::: Raw data
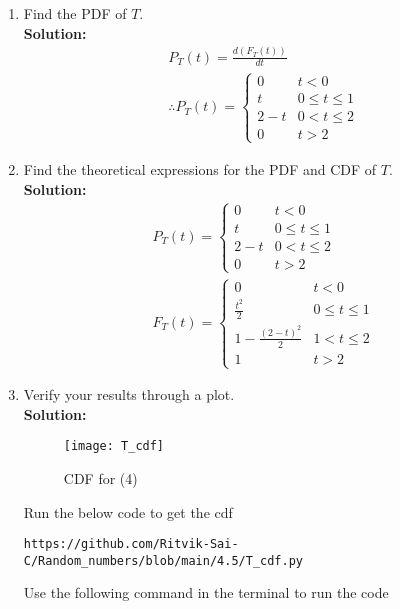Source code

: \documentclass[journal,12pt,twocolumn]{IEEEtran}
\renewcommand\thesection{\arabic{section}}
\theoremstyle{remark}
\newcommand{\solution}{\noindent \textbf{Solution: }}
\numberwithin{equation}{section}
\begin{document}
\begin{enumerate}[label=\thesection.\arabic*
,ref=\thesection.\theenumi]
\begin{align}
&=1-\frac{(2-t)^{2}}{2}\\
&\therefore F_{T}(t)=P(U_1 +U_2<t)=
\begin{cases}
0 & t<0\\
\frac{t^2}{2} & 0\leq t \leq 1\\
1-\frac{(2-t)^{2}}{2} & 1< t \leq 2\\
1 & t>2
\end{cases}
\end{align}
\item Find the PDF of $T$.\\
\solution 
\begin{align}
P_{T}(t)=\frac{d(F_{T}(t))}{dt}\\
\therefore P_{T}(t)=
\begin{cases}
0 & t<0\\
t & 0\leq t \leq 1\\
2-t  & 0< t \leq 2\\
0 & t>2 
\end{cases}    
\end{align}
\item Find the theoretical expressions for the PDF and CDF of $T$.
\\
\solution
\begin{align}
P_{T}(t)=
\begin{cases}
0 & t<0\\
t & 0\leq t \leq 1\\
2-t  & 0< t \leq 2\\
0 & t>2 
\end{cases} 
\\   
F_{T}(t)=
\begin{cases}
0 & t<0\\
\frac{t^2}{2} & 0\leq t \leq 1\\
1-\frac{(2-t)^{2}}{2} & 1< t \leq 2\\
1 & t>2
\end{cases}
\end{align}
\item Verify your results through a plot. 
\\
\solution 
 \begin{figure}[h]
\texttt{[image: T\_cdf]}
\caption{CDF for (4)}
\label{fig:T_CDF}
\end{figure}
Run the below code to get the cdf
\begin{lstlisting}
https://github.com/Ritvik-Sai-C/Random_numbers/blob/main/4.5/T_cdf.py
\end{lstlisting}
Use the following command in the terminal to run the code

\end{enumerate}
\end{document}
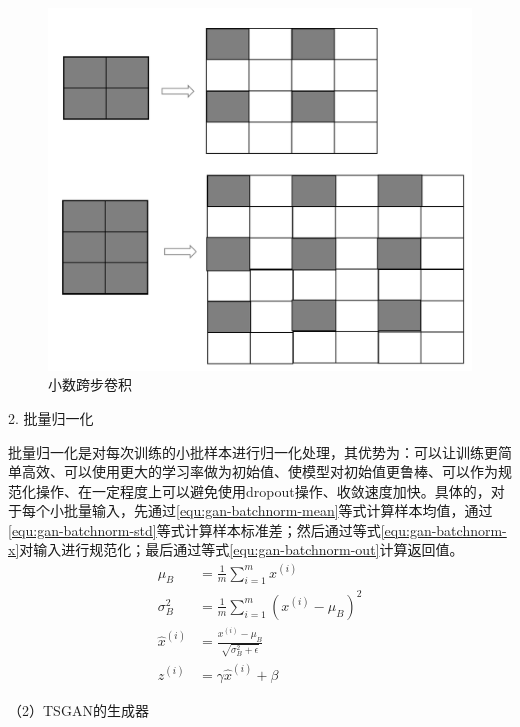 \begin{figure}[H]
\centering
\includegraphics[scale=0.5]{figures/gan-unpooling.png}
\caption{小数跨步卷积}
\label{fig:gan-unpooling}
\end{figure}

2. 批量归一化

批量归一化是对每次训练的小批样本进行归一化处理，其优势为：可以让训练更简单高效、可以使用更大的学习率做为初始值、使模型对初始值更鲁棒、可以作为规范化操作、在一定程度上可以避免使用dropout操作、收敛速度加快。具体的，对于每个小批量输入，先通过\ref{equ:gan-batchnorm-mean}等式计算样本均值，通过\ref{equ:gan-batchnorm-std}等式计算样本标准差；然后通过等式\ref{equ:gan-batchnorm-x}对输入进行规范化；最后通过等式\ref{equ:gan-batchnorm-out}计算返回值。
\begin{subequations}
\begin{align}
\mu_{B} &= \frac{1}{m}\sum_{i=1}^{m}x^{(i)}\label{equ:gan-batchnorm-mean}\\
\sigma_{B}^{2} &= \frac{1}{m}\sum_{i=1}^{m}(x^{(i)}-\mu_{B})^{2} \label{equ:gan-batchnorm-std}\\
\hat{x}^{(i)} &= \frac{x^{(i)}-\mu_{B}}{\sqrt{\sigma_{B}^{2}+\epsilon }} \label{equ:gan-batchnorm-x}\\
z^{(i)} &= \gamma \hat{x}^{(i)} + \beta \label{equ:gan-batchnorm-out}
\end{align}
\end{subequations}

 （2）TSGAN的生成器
::::::
Description of the task
Without the pictures, please output every record exactly.

Output
Source code

: \documentclass[journal,12pt,twocolumn]{IEEEtran}
\renewcommand\thesection{\arabic{section}}
\theoremstyle{remark}
\newcommand{\solution}{\noindent \textbf{Solution: }}
\numberwithin{equation}{section}
\begin{document}
\begin{enumerate}[label=\thesection.\arabic*
,ref=\thesection.\theenumi]
\begin{align}
&=1-\frac{(2-t)^{2}}{2}\\
&\therefore F_{T}(t)=P(U_1 +U_2<t)=
\begin{cases}
0 & t<0\\
\frac{t^2}{2} & 0\leq t \leq 1\\
1-\frac{(2-t)^{2}}{2} & 1< t \leq 2\\
1 & t>2
\end{cases}
\end{align}
\item Find the PDF of $T$.\\
\solution 
\begin{align}
P_{T}(t)=\frac{d(F_{T}(t))}{dt}\\
\therefore P_{T}(t)=
\begin{cases}
0 & t<0\\
t & 0\leq t \leq 1\\
2-t  & 0< t \leq 2\\
0 & t>2 
\end{cases}    
\end{align}
\item Find the theoretical expressions for the PDF and CDF of $T$.
\\
\solution
\begin{align}
P_{T}(t)=
\begin{cases}
0 & t<0\\
t & 0\leq t \leq 1\\
2-t  & 0< t \leq 2\\
0 & t>2 
\end{cases} 
\\   
F_{T}(t)=
\begin{cases}
0 & t<0\\
\frac{t^2}{2} & 0\leq t \leq 1\\
1-\frac{(2-t)^{2}}{2} & 1< t \leq 2\\
1 & t>2
\end{cases}
\end{align}
\item Verify your results through a plot. 
\\
\solution 
 \begin{figure}[h]
\texttt{[image: T\_cdf]}
\caption{CDF for (4)}
\label{fig:T_CDF}
\end{figure}
Run the below code to get the cdf
\begin{lstlisting}
https://github.com/Ritvik-Sai-C/Random_numbers/blob/main/4.5/T_cdf.py
\end{lstlisting}
Use the following command in the terminal to run the code

\end{enumerate}
\end{document}
 \begin{figure}[H]
\centering
\includegraphics[scale=0.5]{figures/gan-unpooling.png}
\caption{小数跨步卷积}
\label{fig:gan-unpooling}
\end{figure}

2. 批量归一化

批量归一化是对每次训练的小批样本进行归一化处理，其优势为：可以让训练更简单高效、可以使用更大的学习率做为初始值、使模型对初始值更鲁棒、可以作为规范化操作、在一定程度上可以避免使用dropout操作、收敛速度加快。具体的，对于每个小批量输入，先通过\ref{equ:gan-batchnorm-mean}等式计算样本均值，通过\ref{equ:gan-batchnorm-std}等式计算样本标准差；然后通过等式\ref{equ:gan-batchnorm-x}对输入进行规范化；最后通过等式\ref{equ:gan-batchnorm-out}计算返回值。
\begin{subequations}
\begin{align}
\mu_{B} &= \frac{1}{m}\sum_{i=1}^{m}x^{(i)}\label{equ:gan-batchnorm-mean}\\
\sigma_{B}^{2} &= \frac{1}{m}\sum_{i=1}^{m}(x^{(i)}-\mu_{B})^{2} \label{equ:gan-batchnorm-std}\\
\hat{x}^{(i)} &= \frac{x^{(i)}-\mu_{B}}{\sqrt{\sigma_{B}^{2}+\epsilon }} \label{equ:gan-batchnorm-x}\\
z^{(i)} &= \gamma \hat{x}^{(i)} + \beta \label{equ:gan-batchnorm-out}
\end{align}
\end{subequations}

 （2）TSGAN的生成器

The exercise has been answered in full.